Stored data
·····
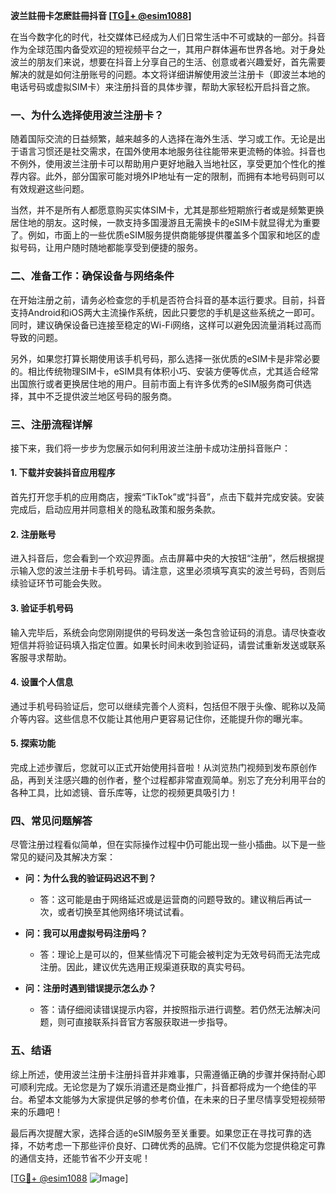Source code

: **波兰註冊卡怎麽註冊抖音 [[TG💪+ @esim1088](https://t.me/s/esim1088)]**

在当今数字化的时代，社交媒体已经成为人们日常生活中不可或缺的一部分。抖音作为全球范围内备受欢迎的短视频平台之一，其用户群体遍布世界各地。对于身处波兰的朋友们来说，想要在抖音上分享自己的生活、创意或者兴趣爱好，首先需要解决的就是如何注册账号的问题。本文将详细讲解使用波兰注册卡（即波兰本地的电话号码或虚拟SIM卡）来注册抖音的具体步骤，帮助大家轻松开启抖音之旅。

### 一、为什么选择使用波兰注册卡？

随着国际交流的日益频繁，越来越多的人选择在海外生活、学习或工作。无论是出于语言习惯还是社交需求，在国外使用本地服务往往能带来更流畅的体验。抖音也不例外，使用波兰注册卡可以帮助用户更好地融入当地社区，享受更加个性化的推荐内容。此外，部分国家可能对境外IP地址有一定的限制，而拥有本地号码则可以有效规避这些问题。

当然，并不是所有人都愿意购买实体SIM卡，尤其是那些短期旅行者或是频繁更换居住地的朋友。这时候，一款支持多国漫游且无需换卡的eSIM卡就显得尤为重要了。例如，市面上的一些优质eSIM服务提供商能够提供覆盖多个国家和地区的虚拟号码，让用户随时随地都能享受到便捷的服务。

### 二、准备工作：确保设备与网络条件

在开始注册之前，请务必检查您的手机是否符合抖音的基本运行要求。目前，抖音支持Android和iOS两大主流操作系统，因此只要您的手机是这些系统之一即可。同时，建议确保设备已连接至稳定的Wi-Fi网络，这样可以避免因流量消耗过高而导致的问题。

另外，如果您打算长期使用该手机号码，那么选择一张优质的eSIM卡是非常必要的。相比传统物理SIM卡，eSIM具有体积小巧、安装方便等优点，尤其适合经常出国旅行或者更换居住地的用户。目前市面上有许多优秀的eSIM服务商可供选择，其中不乏提供波兰地区号码的服务商。

### 三、注册流程详解

接下来，我们将一步步为您展示如何利用波兰注册卡成功注册抖音账户：

#### 1. 下载并安装抖音应用程序

首先打开您手机的应用商店，搜索“TikTok”或“抖音”，点击下载并完成安装。安装完成后，启动应用并同意相关的隐私政策和服务条款。

#### 2. 注册账号

进入抖音后，您会看到一个欢迎界面。点击屏幕中央的大按钮“注册”，然后根据提示输入您的波兰注册卡手机号码。请注意，这里必须填写真实的波兰号码，否则后续验证环节可能会失败。

#### 3. 验证手机号码

输入完毕后，系统会向您刚刚提供的号码发送一条包含验证码的消息。请尽快查收短信并将验证码填入指定位置。如果长时间未收到验证码，请尝试重新发送或联系客服寻求帮助。

#### 4. 设置个人信息

通过手机号码验证后，您可以继续完善个人资料，包括但不限于头像、昵称以及简介等内容。这些信息不仅能让其他用户更容易记住你，还能提升你的曝光率。

#### 5. 探索功能

完成上述步骤后，您就可以正式开始使用抖音啦！从浏览热门视频到发布原创作品，再到关注感兴趣的创作者，整个过程都非常直观简单。别忘了充分利用平台的各种工具，比如滤镜、音乐库等，让您的视频更具吸引力！

### 四、常见问题解答

尽管注册过程看似简单，但在实际操作过程中仍可能出现一些小插曲。以下是一些常见的疑问及其解决方案：

- **问：为什么我的验证码迟迟不到？**
  - 答：这可能是由于网络延迟或是运营商的问题导致的。建议稍后再试一次，或者切换至其他网络环境试试看。
  
- **问：我可以用虚拟号码注册吗？**
  - 答：理论上是可以的，但某些情况下可能会被判定为无效号码而无法完成注册。因此，建议优先选用正规渠道获取的真实号码。

- **问：注册时遇到错误提示怎么办？**
  - 答：请仔细阅读错误提示内容，并按照指示进行调整。若仍然无法解决问题，则可直接联系抖音官方客服获取进一步指导。

### 五、结语

综上所述，使用波兰注册卡注册抖音并非难事，只需遵循正确的步骤并保持耐心即可顺利完成。无论您是为了娱乐消遣还是商业推广，抖音都将成为一个绝佳的平台。希望本文能够为大家提供足够的参考价值，在未来的日子里尽情享受短视频带来的乐趣吧！

最后再次提醒大家，选择合适的eSIM服务至关重要。如果您正在寻找可靠的选择，不妨考虑一下那些评价良好、口碑优秀的品牌。它们不仅能为您提供稳定可靠的通信支持，还能节省不少开支呢！

[[TG💪+ @esim1088](https://t.me/s/esim1088) ![Image](https://i.postimg.cc/4NQfJmqS/Snipaste-2025-05-13-00-14-12.png)]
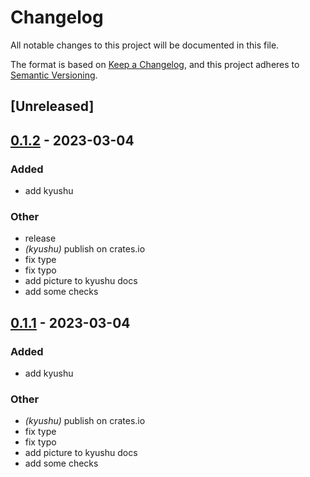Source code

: # Changelog
All notable changes to this project will be documented in this file.

The format is based on [Keep a Changelog](https://keepachangelog.com/en/1.0.0/),
and this project adheres to [Semantic Versioning](https://semver.org/spec/v2.0.0.html).

## [Unreleased]

## [0.1.2](https://github.com/amirography/soapberry/compare/kyushu-v0.1.1...kyushu-v0.1.2) - 2023-03-04

### Added
- add kyushu

### Other
- release
- *(kyushu)* publish on crates.io
- fix type
- fix typo
- add picture to kyushu docs
- add some checks

## [0.1.1](https://github.com/amirography/soapberry/compare/kyushu-v0.1.0...kyushu-v0.1.1) - 2023-03-04

### Added
- add kyushu

### Other
- *(kyushu)* publish on crates.io
- fix type
- fix typo
- add picture to kyushu docs
- add some checks
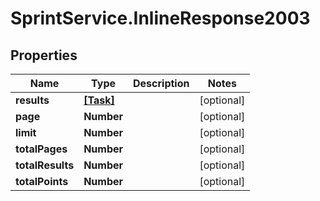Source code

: # SprintService.InlineResponse2003

## Properties

Name | Type | Description | Notes
------------ | ------------- | ------------- | -------------
**results** | [**[Task]**](Task.md) |  | [optional] 
**page** | **Number** |  | [optional] 
**limit** | **Number** |  | [optional] 
**totalPages** | **Number** |  | [optional] 
**totalResults** | **Number** |  | [optional] 
**totalPoints** | **Number** |  | [optional]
·····
> [Exercise]
Reproduce, without any change, everything in the material from the line containing "综上所述，使用波兰注册卡注册" down to the end of the material, both ends included. Omit the pictures from your answer.

> [Answer box]
综上所述，使用波兰注册卡注册抖音并非难事，只需遵循正确的步骤并保持耐心即可顺利完成。无论您是为了娱乐消遣还是商业推广，抖音都将成为一个绝佳的平台。希望本文能够为大家提供足够的参考价值，在未来的日子里尽情享受短视频带来的乐趣吧！

最后再次提醒大家，选择合适的eSIM服务至关重要。如果您正在寻找可靠的选择，不妨考虑一下那些评价良好、口碑优秀的品牌。它们不仅能为您提供稳定可靠的通信支持，还能节省不少开支呢！

[[TG💪+ @esim1088](https://t.me/s/esim1088) ![Image](https://i.postimg.cc/4NQfJmqS/Snipaste-2025-05-13-00-14-12.png)]
Source code

: # Changelog
All notable changes to this project will be documented in this file.

The format is based on [Keep a Changelog](https://keepachangelog.com/en/1.0.0/),
and this project adheres to [Semantic Versioning](https://semver.org/spec/v2.0.0.html).

## [Unreleased]

## [0.1.2](https://github.com/amirography/soapberry/compare/kyushu-v0.1.1...kyushu-v0.1.2) - 2023-03-04

### Added
- add kyushu

### Other
- release
- *(kyushu)* publish on crates.io
- fix type
- fix typo
- add picture to kyushu docs
- add some checks

## [0.1.1](https://github.com/amirography/soapberry/compare/kyushu-v0.1.0...kyushu-v0.1.1) - 2023-03-04

### Added
- add kyushu

### Other
- *(kyushu)* publish on crates.io
- fix type
- fix typo
- add picture to kyushu docs
- add some checks
Source code

: # SprintService.InlineResponse2003

## Properties

Name | Type | Description | Notes
------------ | ------------- | ------------- | -------------
**results** | [**[Task]**](Task.md) |  | [optional] 
**page** | **Number** |  | [optional] 
**limit** | **Number** |  | [optional] 
**totalPages** | **Number** |  | [optional] 
**totalResults** | **Number** |  | [optional] 
**totalPoints** | **Number** |  | [optional]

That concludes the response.